In the records below, repeat word for word only the lines starting at the one that contains "X65659000Y-35275000D03*" and ending at the one that contains "X128605274Y-101910257D02*", pictures excluded.

----

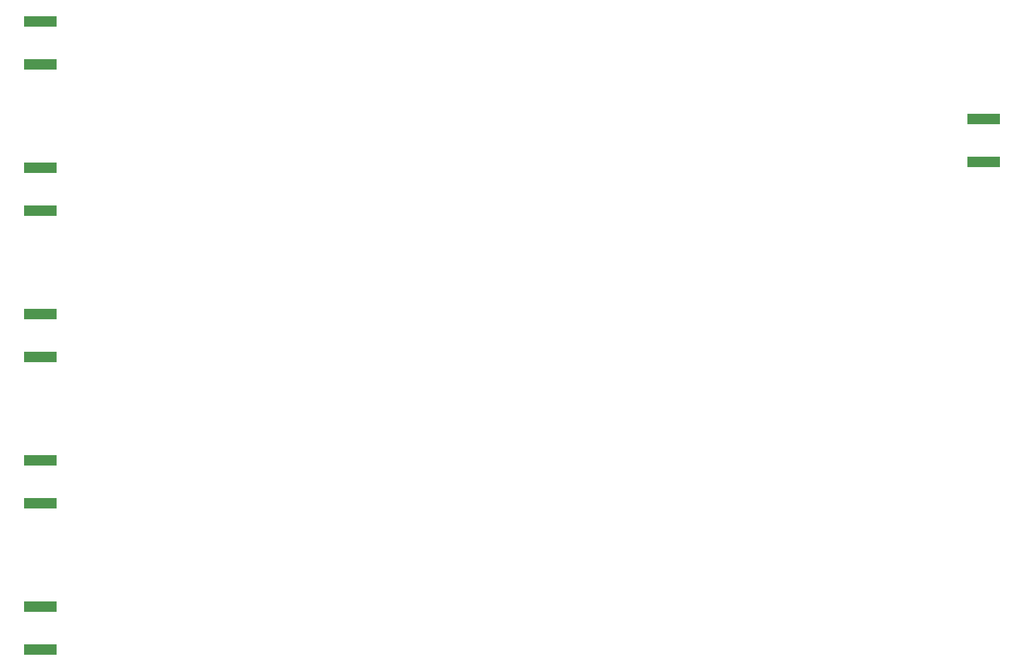
<source format=gbr>
%TF.GenerationSoftware,KiCad,Pcbnew,8.0.0*%
%TF.CreationDate,2024-03-17T22:04:36-04:00*%
%TF.ProjectId,S-Band Transceiver,532d4261-6e64-4205-9472-616e73636569,v1.0*%
%TF.SameCoordinates,Original*%
%TF.FileFunction,Paste,Bot*%
%TF.FilePolarity,Positive*%
%FSLAX46Y46*%
G04 Gerber Fmt 4.6, Leading zero omitted, Abs format (unit mm)*
G04 Created by KiCad (PCBNEW 8.0.0) date 2024-03-17 22:04:36*
%MOMM*%
%LPD*%
G01*
G04 APERTURE LIST*
%ADD10R,4.200000X1.350000*%
G04 APERTURE END LIST*
D10*
%TO.C,J5*%
X65659000Y-117125000D03*
X65659000Y-111475000D03*
%TD*%
%TO.C,J8*%
X65659000Y-54325000D03*
X65659000Y-59975000D03*
%TD*%
%TO.C,J1*%
X188377500Y-53625000D03*
X188377500Y-47975000D03*
%TD*%
%TO.C,J2*%
X65659000Y-98075000D03*
X65659000Y-92425000D03*
%TD*%
%TO.C,J7*%
X65659000Y-73375000D03*
X65659000Y-79025000D03*
%TD*%
%TO.C,J6*%
X65659000Y-35275000D03*
X65659000Y-40925000D03*
%TD*%
M02*

</source>
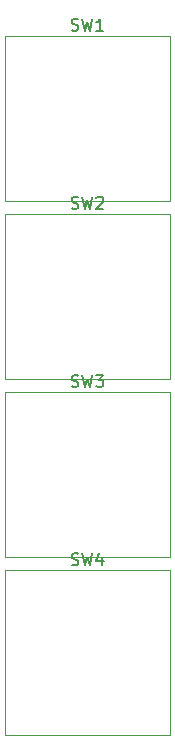
<source format=gbr>
%TF.GenerationSoftware,KiCad,Pcbnew,8.0.8*%
%TF.CreationDate,2025-02-09T21:15:24+00:00*%
%TF.ProjectId,MacroPadPCB,4d616372-6f50-4616-9450-43422e6b6963,rev?*%
%TF.SameCoordinates,Original*%
%TF.FileFunction,Legend,Top*%
%TF.FilePolarity,Positive*%
%FSLAX46Y46*%
G04 Gerber Fmt 4.6, Leading zero omitted, Abs format (unit mm)*
G04 Created by KiCad (PCBNEW 8.0.8) date 2025-02-09 21:15:24*
%MOMM*%
%LPD*%
G01*
G04 APERTURE LIST*
%ADD10C,0.150000*%
%ADD11C,0.120000*%
G04 APERTURE END LIST*
D10*
X128557655Y-102767400D02*
X128700512Y-102815019D01*
X128700512Y-102815019D02*
X128938607Y-102815019D01*
X128938607Y-102815019D02*
X129033845Y-102767400D01*
X129033845Y-102767400D02*
X129081464Y-102719780D01*
X129081464Y-102719780D02*
X129129083Y-102624542D01*
X129129083Y-102624542D02*
X129129083Y-102529304D01*
X129129083Y-102529304D02*
X129081464Y-102434066D01*
X129081464Y-102434066D02*
X129033845Y-102386447D01*
X129033845Y-102386447D02*
X128938607Y-102338828D01*
X128938607Y-102338828D02*
X128748131Y-102291209D01*
X128748131Y-102291209D02*
X128652893Y-102243590D01*
X128652893Y-102243590D02*
X128605274Y-102195971D01*
X128605274Y-102195971D02*
X128557655Y-102100733D01*
X128557655Y-102100733D02*
X128557655Y-102005495D01*
X128557655Y-102005495D02*
X128605274Y-101910257D01*
X128605274Y-101910257D02*
X128652893Y-101862638D01*
X128652893Y-101862638D02*
X128748131Y-101815019D01*
X128748131Y-101815019D02*
X128986226Y-101815019D01*
X128986226Y-101815019D02*
X129129083Y-101862638D01*
X129462417Y-101815019D02*
X129700512Y-102815019D01*
X129700512Y-102815019D02*
X129890988Y-102100733D01*
X129890988Y-102100733D02*
X130081464Y-102815019D01*
X130081464Y-102815019D02*
X130319560Y-101815019D01*
X130605274Y-101815019D02*
X131224321Y-101815019D01*
X131224321Y-101815019D02*
X130890988Y-102195971D01*
X130890988Y-102195971D02*
X131033845Y-102195971D01*
X131033845Y-102195971D02*
X131129083Y-102243590D01*
X131129083Y-102243590D02*
X131176702Y-102291209D01*
X131176702Y-102291209D02*
X131224321Y-102386447D01*
X131224321Y-102386447D02*
X131224321Y-102624542D01*
X131224321Y-102624542D02*
X131176702Y-102719780D01*
X131176702Y-102719780D02*
X131129083Y-102767400D01*
X131129083Y-102767400D02*
X131033845Y-102815019D01*
X131033845Y-102815019D02*
X130748131Y-102815019D01*
X130748131Y-102815019D02*
X130652893Y-102767400D01*
X130652893Y-102767400D02*
X130605274Y-102719780D01*
X128557655Y-87677400D02*
X128700512Y-87725019D01*
X128700512Y-87725019D02*
X128938607Y-87725019D01*
X128938607Y-87725019D02*
X129033845Y-87677400D01*
X129033845Y-87677400D02*
X129081464Y-87629780D01*
X129081464Y-87629780D02*
X129129083Y-87534542D01*
X129129083Y-87534542D02*
X129129083Y-87439304D01*
X129129083Y-87439304D02*
X129081464Y-87344066D01*
X129081464Y-87344066D02*
X129033845Y-87296447D01*
X129033845Y-87296447D02*
X128938607Y-87248828D01*
X128938607Y-87248828D02*
X128748131Y-87201209D01*
X128748131Y-87201209D02*
X128652893Y-87153590D01*
X128652893Y-87153590D02*
X128605274Y-87105971D01*
X128605274Y-87105971D02*
X128557655Y-87010733D01*
X128557655Y-87010733D02*
X128557655Y-86915495D01*
X128557655Y-86915495D02*
X128605274Y-86820257D01*
X128605274Y-86820257D02*
X128652893Y-86772638D01*
X128652893Y-86772638D02*
X128748131Y-86725019D01*
X128748131Y-86725019D02*
X128986226Y-86725019D01*
X128986226Y-86725019D02*
X129129083Y-86772638D01*
X129462417Y-86725019D02*
X129700512Y-87725019D01*
X129700512Y-87725019D02*
X129890988Y-87010733D01*
X129890988Y-87010733D02*
X130081464Y-87725019D01*
X130081464Y-87725019D02*
X130319560Y-86725019D01*
X130652893Y-86820257D02*
X130700512Y-86772638D01*
X130700512Y-86772638D02*
X130795750Y-86725019D01*
X130795750Y-86725019D02*
X131033845Y-86725019D01*
X131033845Y-86725019D02*
X131129083Y-86772638D01*
X131129083Y-86772638D02*
X131176702Y-86820257D01*
X131176702Y-86820257D02*
X131224321Y-86915495D01*
X131224321Y-86915495D02*
X131224321Y-87010733D01*
X131224321Y-87010733D02*
X131176702Y-87153590D01*
X131176702Y-87153590D02*
X130605274Y-87725019D01*
X130605274Y-87725019D02*
X131224321Y-87725019D01*
X128557655Y-72587400D02*
X128700512Y-72635019D01*
X128700512Y-72635019D02*
X128938607Y-72635019D01*
X128938607Y-72635019D02*
X129033845Y-72587400D01*
X129033845Y-72587400D02*
X129081464Y-72539780D01*
X129081464Y-72539780D02*
X129129083Y-72444542D01*
X129129083Y-72444542D02*
X129129083Y-72349304D01*
X129129083Y-72349304D02*
X129081464Y-72254066D01*
X129081464Y-72254066D02*
X129033845Y-72206447D01*
X129033845Y-72206447D02*
X128938607Y-72158828D01*
X128938607Y-72158828D02*
X128748131Y-72111209D01*
X128748131Y-72111209D02*
X128652893Y-72063590D01*
X128652893Y-72063590D02*
X128605274Y-72015971D01*
X128605274Y-72015971D02*
X128557655Y-71920733D01*
X128557655Y-71920733D02*
X128557655Y-71825495D01*
X128557655Y-71825495D02*
X128605274Y-71730257D01*
X128605274Y-71730257D02*
X128652893Y-71682638D01*
X128652893Y-71682638D02*
X128748131Y-71635019D01*
X128748131Y-71635019D02*
X128986226Y-71635019D01*
X128986226Y-71635019D02*
X129129083Y-71682638D01*
X129462417Y-71635019D02*
X129700512Y-72635019D01*
X129700512Y-72635019D02*
X129890988Y-71920733D01*
X129890988Y-71920733D02*
X130081464Y-72635019D01*
X130081464Y-72635019D02*
X130319560Y-71635019D01*
X131224321Y-72635019D02*
X130652893Y-72635019D01*
X130938607Y-72635019D02*
X130938607Y-71635019D01*
X130938607Y-71635019D02*
X130843369Y-71777876D01*
X130843369Y-71777876D02*
X130748131Y-71873114D01*
X130748131Y-71873114D02*
X130652893Y-71920733D01*
X128557655Y-117857400D02*
X128700512Y-117905019D01*
X128700512Y-117905019D02*
X128938607Y-117905019D01*
X128938607Y-117905019D02*
X129033845Y-117857400D01*
X129033845Y-117857400D02*
X129081464Y-117809780D01*
X129081464Y-117809780D02*
X129129083Y-117714542D01*
X129129083Y-117714542D02*
X129129083Y-117619304D01*
X129129083Y-117619304D02*
X129081464Y-117524066D01*
X129081464Y-117524066D02*
X129033845Y-117476447D01*
X129033845Y-117476447D02*
X128938607Y-117428828D01*
X128938607Y-117428828D02*
X128748131Y-117381209D01*
X128748131Y-117381209D02*
X128652893Y-117333590D01*
X128652893Y-117333590D02*
X128605274Y-117285971D01*
X128605274Y-117285971D02*
X128557655Y-117190733D01*
X128557655Y-117190733D02*
X128557655Y-117095495D01*
X128557655Y-117095495D02*
X128605274Y-117000257D01*
X128605274Y-117000257D02*
X128652893Y-116952638D01*
X128652893Y-116952638D02*
X128748131Y-116905019D01*
X128748131Y-116905019D02*
X128986226Y-116905019D01*
X128986226Y-116905019D02*
X129129083Y-116952638D01*
X129462417Y-116905019D02*
X129700512Y-117905019D01*
X129700512Y-117905019D02*
X129890988Y-117190733D01*
X129890988Y-117190733D02*
X130081464Y-117905019D01*
X130081464Y-117905019D02*
X130319560Y-116905019D01*
X131129083Y-117238352D02*
X131129083Y-117905019D01*
X130890988Y-116857400D02*
X130652893Y-117571685D01*
X130652893Y-117571685D02*
X131271940Y-117571685D01*
D11*
%TO.C,SW3*%
X122905988Y-103249200D02*
X136875988Y-103249200D01*
X122905988Y-117219200D02*
X122905988Y-103249200D01*
X136875988Y-103249200D02*
X136875988Y-117219200D01*
X136875988Y-117219200D02*
X122905988Y-117219200D01*
%TO.C,SW2*%
X122905988Y-88159200D02*
X136875988Y-88159200D01*
X122905988Y-102129200D02*
X122905988Y-88159200D01*
X136875988Y-88159200D02*
X136875988Y-102129200D01*
X136875988Y-102129200D02*
X122905988Y-102129200D01*
%TO.C,SW1*%
X122905988Y-73069200D02*
X136875988Y-73069200D01*
X122905988Y-87039200D02*
X122905988Y-73069200D01*
X136875988Y-73069200D02*
X136875988Y-87039200D01*
X136875988Y-87039200D02*
X122905988Y-87039200D01*
%TO.C,SW4*%
X122905988Y-118339200D02*
X136875988Y-118339200D01*
X122905988Y-132309200D02*
X122905988Y-118339200D01*
X136875988Y-118339200D02*
X136875988Y-132309200D01*
X136875988Y-132309200D02*
X122905988Y-132309200D01*
%TD*%
M02*

</source>
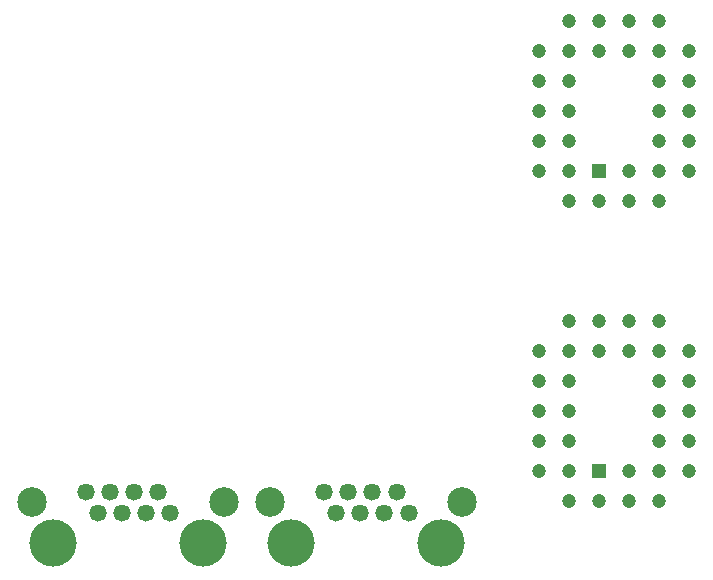
<source format=gbs>
%TF.GenerationSoftware,KiCad,Pcbnew,8.0.7*%
%TF.CreationDate,2025-02-08T22:14:50+02:00*%
%TF.ProjectId,LED Digit Tester,4c454420-4469-4676-9974-205465737465,V0*%
%TF.SameCoordinates,Original*%
%TF.FileFunction,Soldermask,Bot*%
%TF.FilePolarity,Negative*%
%FSLAX46Y46*%
G04 Gerber Fmt 4.6, Leading zero omitted, Abs format (unit mm)*
G04 Created by KiCad (PCBNEW 8.0.7) date 2025-02-08 22:14:50*
%MOMM*%
%LPD*%
G01*
G04 APERTURE LIST*
%ADD10R,1.200000X1.200000*%
%ADD11C,1.200000*%
%ADD12C,4.000000*%
%ADD13C,1.470000*%
%ADD14C,2.500000*%
G04 APERTURE END LIST*
D10*
%TO.C,IC6*%
X48008000Y2666000D03*
D11*
X50548000Y126000D03*
X50548000Y2666000D03*
X53088000Y126000D03*
X55628000Y2666000D03*
X53088000Y2666000D03*
X55628000Y5206000D03*
X53088000Y5206000D03*
X55628000Y7746000D03*
X53088000Y7746000D03*
X55628000Y10286000D03*
X53088000Y10286000D03*
X55628000Y12826000D03*
X53088000Y15366000D03*
X53088000Y12826000D03*
X50548000Y15366000D03*
X50548000Y12826000D03*
X48008000Y15366000D03*
X48008000Y12826000D03*
X45468000Y15366000D03*
X42928000Y12826000D03*
X45468000Y12826000D03*
X42928000Y10286000D03*
X45468000Y10286000D03*
X42928000Y7746000D03*
X45468000Y7746000D03*
X42928000Y5206000D03*
X45468000Y5206000D03*
X42928000Y2666000D03*
X45468000Y126000D03*
X45468000Y2666000D03*
X48008000Y126000D03*
%TD*%
D12*
%TO.C,J1*%
X21975000Y-3431000D03*
X34675000Y-3431000D03*
D13*
X31905000Y-891000D03*
X30885000Y889000D03*
X29865000Y-891000D03*
X28845000Y889000D03*
X27825000Y-891000D03*
X26805000Y889000D03*
X25785000Y-891000D03*
X24765000Y889000D03*
D14*
X36455000Y-1000D03*
X20195000Y-1000D03*
%TD*%
D12*
%TO.C,J2*%
X1780000Y-3430000D03*
X14480000Y-3430000D03*
D13*
X11710000Y-890000D03*
X10690000Y890000D03*
X9670000Y-890000D03*
X8650000Y890000D03*
X7630000Y-890000D03*
X6610000Y890000D03*
X5590000Y-890000D03*
X4570000Y890000D03*
D14*
X16260000Y0D03*
X0Y0D03*
%TD*%
D10*
%TO.C,IC1*%
X48008000Y28066000D03*
D11*
X50548000Y25526000D03*
X50548000Y28066000D03*
X53088000Y25526000D03*
X55628000Y28066000D03*
X53088000Y28066000D03*
X55628000Y30606000D03*
X53088000Y30606000D03*
X55628000Y33146000D03*
X53088000Y33146000D03*
X55628000Y35686000D03*
X53088000Y35686000D03*
X55628000Y38226000D03*
X53088000Y40766000D03*
X53088000Y38226000D03*
X50548000Y40766000D03*
X50548000Y38226000D03*
X48008000Y40766000D03*
X48008000Y38226000D03*
X45468000Y40766000D03*
X42928000Y38226000D03*
X45468000Y38226000D03*
X42928000Y35686000D03*
X45468000Y35686000D03*
X42928000Y33146000D03*
X45468000Y33146000D03*
X42928000Y30606000D03*
X45468000Y30606000D03*
X42928000Y28066000D03*
X45468000Y25526000D03*
X45468000Y28066000D03*
X48008000Y25526000D03*
%TD*%
M02*

</source>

----

• **Answer space**:
X65659000Y-35275000D03*
X65659000Y-40925000D03*
%TD*%
M02*

</source>
<source format=gbr>
%TF.GenerationSoftware,KiCad,Pcbnew,8.0.8*%
%TF.CreationDate,2025-02-09T21:15:24+00:00*%
%TF.ProjectId,MacroPadPCB,4d616372-6f50-4616-9450-43422e6b6963,rev?*%
%TF.SameCoordinates,Original*%
%TF.FileFunction,Legend,Top*%
%TF.FilePolarity,Positive*%
%FSLAX46Y46*%
G04 Gerber Fmt 4.6, Leading zero omitted, Abs format (unit mm)*
G04 Created by KiCad (PCBNEW 8.0.8) date 2025-02-09 21:15:24*
%MOMM*%
%LPD*%
G01*
G04 APERTURE LIST*
%ADD10C,0.150000*%
%ADD11C,0.120000*%
G04 APERTURE END LIST*
D10*
X128557655Y-102767400D02*
X128700512Y-102815019D01*
X128700512Y-102815019D02*
X128938607Y-102815019D01*
X128938607Y-102815019D02*
X129033845Y-102767400D01*
X129033845Y-102767400D02*
X129081464Y-102719780D01*
X129081464Y-102719780D02*
X129129083Y-102624542D01*
X129129083Y-102624542D02*
X129129083Y-102529304D01*
X129129083Y-102529304D02*
X129081464Y-102434066D01*
X129081464Y-102434066D02*
X129033845Y-102386447D01*
X129033845Y-102386447D02*
X128938607Y-102338828D01*
X128938607Y-102338828D02*
X128748131Y-102291209D01*
X128748131Y-102291209D02*
X128652893Y-102243590D01*
X128652893Y-102243590D02*
X128605274Y-102195971D01*
X128605274Y-102195971D02*
X128557655Y-102100733D01*
X128557655Y-102100733D02*
X128557655Y-102005495D01*
X128557655Y-102005495D02*
X128605274Y-101910257D01*
X128605274Y-101910257D02*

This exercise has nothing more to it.